Source extract
She described how she sterilized the equipment. Without electricity or kerosene, she couldn't use an autoclave. She had no alcohol with which to swab the needles. Before any round of injections she would hang a steel pot full of water on a tripod over a wood fire outside, boil the equipment, let it cool, and inject whoever needed vaccines or medicines. In such a situation it wasn't usually possible to sterilize the needles between each patient, she explained, but she was able to make sure that the needles
were clean from one period of use to another. Proud of her work, and of the polite smile on Kidenya's face, the young woman graciously thanked the group for their visit. Later, when the young woman was out of earshot, Kidenya admitted that the sterilization procedure concerned him.
Back in Bukoba the group discussed the implications of such severe shortages of syringes. If one child in the village became infected with the AIDS virus, all the preschoolers might be infected in a single day's measles immunization campaign.
“Yes, yes, that is very bad. But what about the blood supply?”
Nyamuryekunge shifted his bulk in his chair and reminded the group that he was a surgeon. “It is most difficult for me because we do not have the AIDS blood test.” No one could find the prospect of transfusing contaminated blood more alarming than a surgeon, given that virtually all surgical procedures entailed loss of blood that must be replaced to ensure patient recovery. Yet a single blood test cost more than Tanzania's annual per capita medical spending of less than three dollars.
“You see, when I have an elective operation, not an emergency, but the operation itself requires a transfusion, then I'm not very keen to perform that operation,” Nyamuryekunge said. “But when the patient must have emergency surgery, then either the patient dies of AIDS in five years or he dies now. So in that case I give the blood now. Save the life now and let's pray the blood is not infected with the virus.”
Kidenya sighed and said he hoped that the steps they were taking to educate the people of Kagera about the disease would soon stop the epidemic. Or that the Americans would shortly find a cure.
“It pains me to care for an AIDS patient. It really pains me. Because whatever I give I know it is not helping the patient,” Kidenya said. “I don't fear contracting the disease, but it pains me to know that whatever I do, whatever book I turn to, it's useless. Your heart is not settled at all. At times I feel the disease is torturing our patients too much. I would like a disease which kills quicker. This one is too slow in killing. The patient wants to see you, demands your help. The help you cannot give.”
Mr. Rutayuge, the hospital's wiry, older administrator, listened. It was his task to order supplies from Dar es Salaam and then fight like hell to see that they reached Bukoba intact. Now the doctors couldn't tell him what to order. Nothing, they said, would help. And so many were dying in his district that Rutayuge began to enter their names in the ledgers where he once itemized supplies and revenues.

Task requirements
1) According to the Bukoba passage, what was Tanzania's annual per capita medical spending?
2) Set down the part of the Bukoba passage above starting at "Nyamuryekunge shifted his" and ending at "than three dollars.", word for word.

Study material
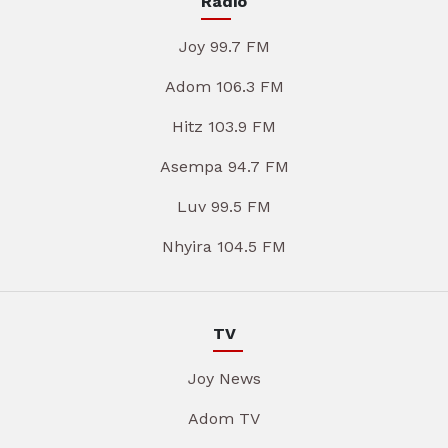
Radio
Joy 99.7 FM
Adom 106.3 FM
Hitz 103.9 FM
Asempa 94.7 FM
Luv 99.5 FM
Nhyira 104.5 FM
TV
Joy News
Adom TV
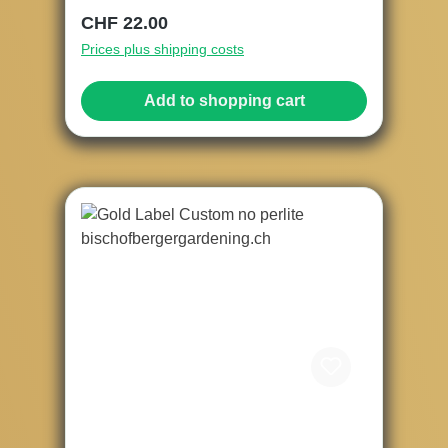
Regular price:
CHF 22.00
Prices plus shipping costs
Add to shopping cart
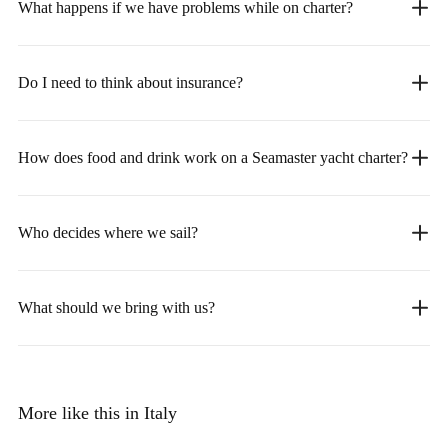
What happens if we have problems while on charter?
Do I need to think about insurance?
How does food and drink work on a Seamaster yacht charter?
Who decides where we sail?
What should we bring with us?
More like this in Italy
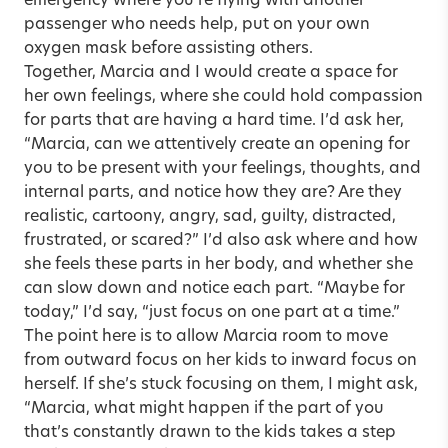
emergency where you’re flying with another
passenger who needs help, put on your own
oxygen mask before assisting others.
Together, Marcia and I would create a space for
her own feelings, where she could hold compassion
for parts that are having a hard time. I’d ask her,
“Marcia, can we attentively create an opening for
you to be present with your feelings, thoughts, and
internal parts, and notice how they are? Are they
realistic, cartoony, angry, sad, guilty, distracted,
frustrated, or scared?” I’d also ask where and how
she feels these parts in her body, and whether she
can slow down and notice each part. “Maybe for
today,” I’d say, “just focus on one part at a time.”
The point here is to allow Marcia room to move
from outward focus on her kids to inward focus on
herself. If she’s stuck focusing on them, I might ask,
“Marcia, what might happen if the part of you
that’s constantly drawn to the kids takes a step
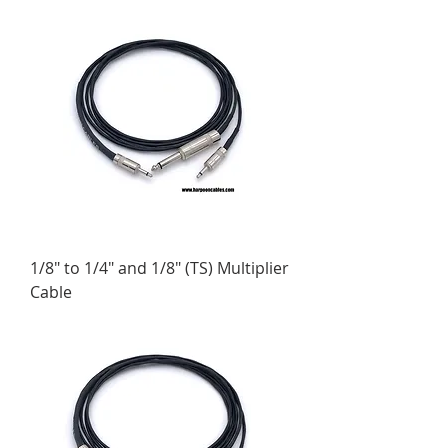
1/8" to 1/4" and 1/8" (TS) Multiplier
Cable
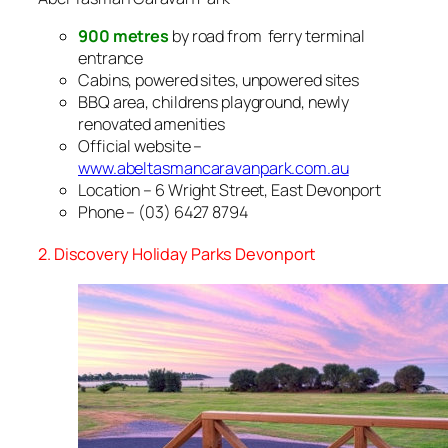
900 metres
by road from ferry terminal
entrance
Cabins, powered sites, unpowered sites
BBQ area, childrens playground, newly
renovated amenities
Official website –
www.abeltasmancaravanpark.com.au
Location – 6 Wright Street, East Devonport
Phone – (03) 6427 8794
2. Discovery Holiday Parks Devonport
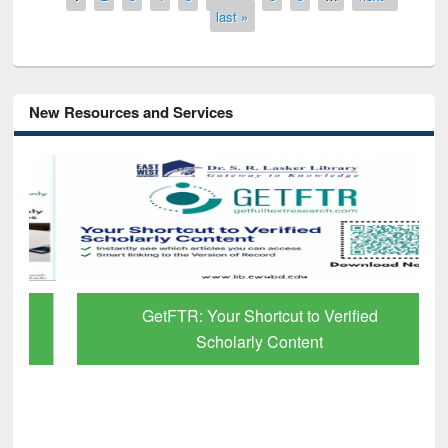
last »
New Resources and Services
GetFTR: Your Shortcut to Verified
Scholarly Content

Responses in order
1) Less than three dollars.

2)
Nyamuryekunge shifted his bulk in his chair and reminded the group that he was a surgeon. “It is most difficult for me because we do not have the AIDS blood test.” No one could find the prospect of transfusing contaminated blood more alarming than a surgeon, given that virtually all surgical procedures entailed loss of blood that must be replaced to ensure patient recovery. Yet a single blood test cost more than Tanzania's annual per capita medical spending of less than three dollars.